Zukunftsperspektiven und regionale Umsetzung
Die Deutschen Kinderhospiz Dienste fordern eine verstärkte und verlässliche Finanzierung kinderhospizlicher Angebote in Deutschland. Ziel ist ein flächendeckendes, bedarfsgerechtes Hilfenetzwerk, das Familien aktiv unterstützt und insbesondere den Anteil an Entlastungspflege deutlich erhöht. Für die Region Dortmund und umliegende Gebiete bedeutet dies, dass die bestehenden ambulanten Dienste weiter ausgebaut und neue Angebote geschaffen werden sollen.
Familien erhalten damit nicht nur medizinisch-pflegerische Unterstützung, sondern auch psychosoziale Begleitung, die den Alltag entlastet. Zudem sind Aktionen wie die grüne Beleuchtung der Fernsehtürme in Dortmund und Frankfurt sowie Informationsveranstaltungen Teil der Sensibilisierungskampagne.
Weitere Informationen zur kinderhospizlichen Hilfe deutschlandweit bietet die Website der Deutschen Kinderhospiz Dienste, zudem umfassende wissenschaftliche Daten sind bei der Humboldt-Universität Berlin abrufbar. Auch das Online-Magazin regionalupdate.de informiert regelmäßig über regionale Entwicklungen in der Kinderhospizarbeit.
Der bedarfsgerechte Ausbau der kinderhospizlichen Hilfe ist unerlässlich, um Familien mit lebensverkürzend erkrankten Kindern umfassend zu unterstützen.
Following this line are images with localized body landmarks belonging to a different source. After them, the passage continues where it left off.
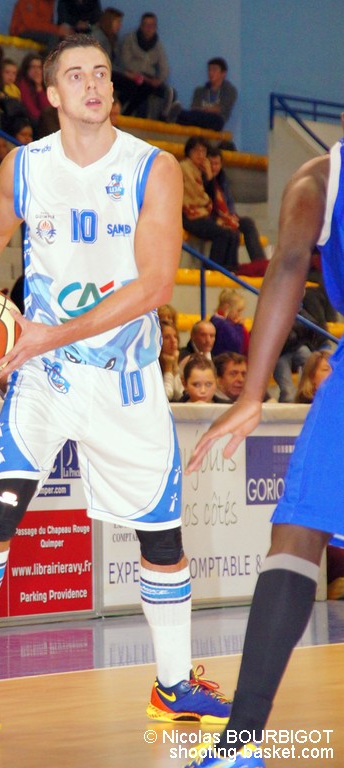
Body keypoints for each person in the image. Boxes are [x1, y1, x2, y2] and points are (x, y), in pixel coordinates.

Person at [0, 34, 230, 739]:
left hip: (126, 380)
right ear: (52, 93)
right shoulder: (25, 166)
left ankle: (173, 684)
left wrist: (50, 333)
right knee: (0, 512)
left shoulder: (153, 169)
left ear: (113, 89)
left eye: (101, 73)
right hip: (46, 377)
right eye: (75, 75)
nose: (92, 84)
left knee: (162, 539)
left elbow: (156, 285)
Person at [183, 140, 344, 768]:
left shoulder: (320, 178)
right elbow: (288, 265)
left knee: (297, 537)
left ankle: (241, 741)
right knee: (296, 533)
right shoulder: (320, 178)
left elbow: (289, 265)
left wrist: (253, 393)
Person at [180, 137, 239, 272]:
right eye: (197, 151)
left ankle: (230, 271)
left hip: (203, 212)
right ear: (189, 152)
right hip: (188, 214)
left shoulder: (201, 170)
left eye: (203, 151)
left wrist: (209, 175)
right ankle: (211, 271)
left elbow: (210, 195)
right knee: (222, 234)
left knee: (233, 234)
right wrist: (206, 202)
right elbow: (195, 196)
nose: (201, 155)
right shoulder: (184, 168)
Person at [207, 147, 267, 264]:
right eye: (211, 163)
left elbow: (229, 202)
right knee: (231, 231)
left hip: (225, 216)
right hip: (213, 217)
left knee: (247, 223)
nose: (214, 167)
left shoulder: (222, 179)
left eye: (217, 164)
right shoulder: (204, 179)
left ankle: (259, 262)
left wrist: (232, 215)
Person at [117, 12, 174, 120]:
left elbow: (164, 67)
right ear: (141, 26)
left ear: (155, 28)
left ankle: (163, 117)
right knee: (140, 87)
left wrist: (159, 80)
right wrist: (140, 75)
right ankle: (125, 114)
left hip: (149, 79)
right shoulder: (129, 39)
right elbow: (125, 61)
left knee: (168, 92)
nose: (149, 28)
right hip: (130, 75)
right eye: (146, 25)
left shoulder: (158, 46)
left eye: (152, 25)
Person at [176, 57, 238, 132]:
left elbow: (221, 109)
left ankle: (177, 115)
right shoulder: (199, 91)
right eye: (209, 70)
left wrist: (205, 109)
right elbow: (194, 108)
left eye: (214, 70)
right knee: (186, 116)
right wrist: (209, 109)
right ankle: (174, 114)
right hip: (198, 117)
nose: (210, 73)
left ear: (223, 73)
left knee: (212, 119)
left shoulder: (229, 90)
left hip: (216, 120)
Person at [16, 54, 50, 135]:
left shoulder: (43, 85)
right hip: (28, 120)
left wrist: (39, 87)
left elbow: (47, 109)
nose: (36, 71)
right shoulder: (22, 83)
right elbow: (31, 110)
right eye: (33, 67)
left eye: (39, 67)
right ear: (26, 69)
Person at [210, 288, 249, 357]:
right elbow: (236, 344)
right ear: (226, 308)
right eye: (238, 311)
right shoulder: (221, 325)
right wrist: (238, 326)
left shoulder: (224, 322)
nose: (239, 315)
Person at [159, 321, 183, 402]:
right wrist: (168, 368)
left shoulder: (178, 359)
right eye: (167, 337)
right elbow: (166, 396)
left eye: (175, 336)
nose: (173, 341)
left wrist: (175, 366)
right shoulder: (150, 365)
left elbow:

Kinderhospizarbeit in der Region: Aktuelle Entwicklungen und Ausblick
Die Region Dortmund, als Teil des Versorgungsgebiets der Deutschen Kinderhospiz Dienste, nimmt eine wichtige Rolle in der Umsetzung neuer Hilfsstrukturen ein. Die ambulanten Dienste bieten individuelle Begleitung und helfen Familien bei der Bewältigung des Alltags. Durch geplante Erweiterungen und eine verbesserte Finanzierung sollen die Kapazitäten speziell bei der Entlastungspflege ausgeweitet werden.
Für betroffene Familien bedeutet dies eine bessere Zugänglichkeit professioneller Unterstützung und mehr Angebote zur Erholung und Entlastung. Die kommenden Jahre sehen auf Bundes- wie auf regionaler Ebene verstärkte Bemühungen zur Schließung der Versorgungslücken vor. Der Tag der Kinderhospizarbeit 2024 ist ein Anlass, die bestehenden Defizite zu unterstreichen und den weiteren Ausbau zu fordern.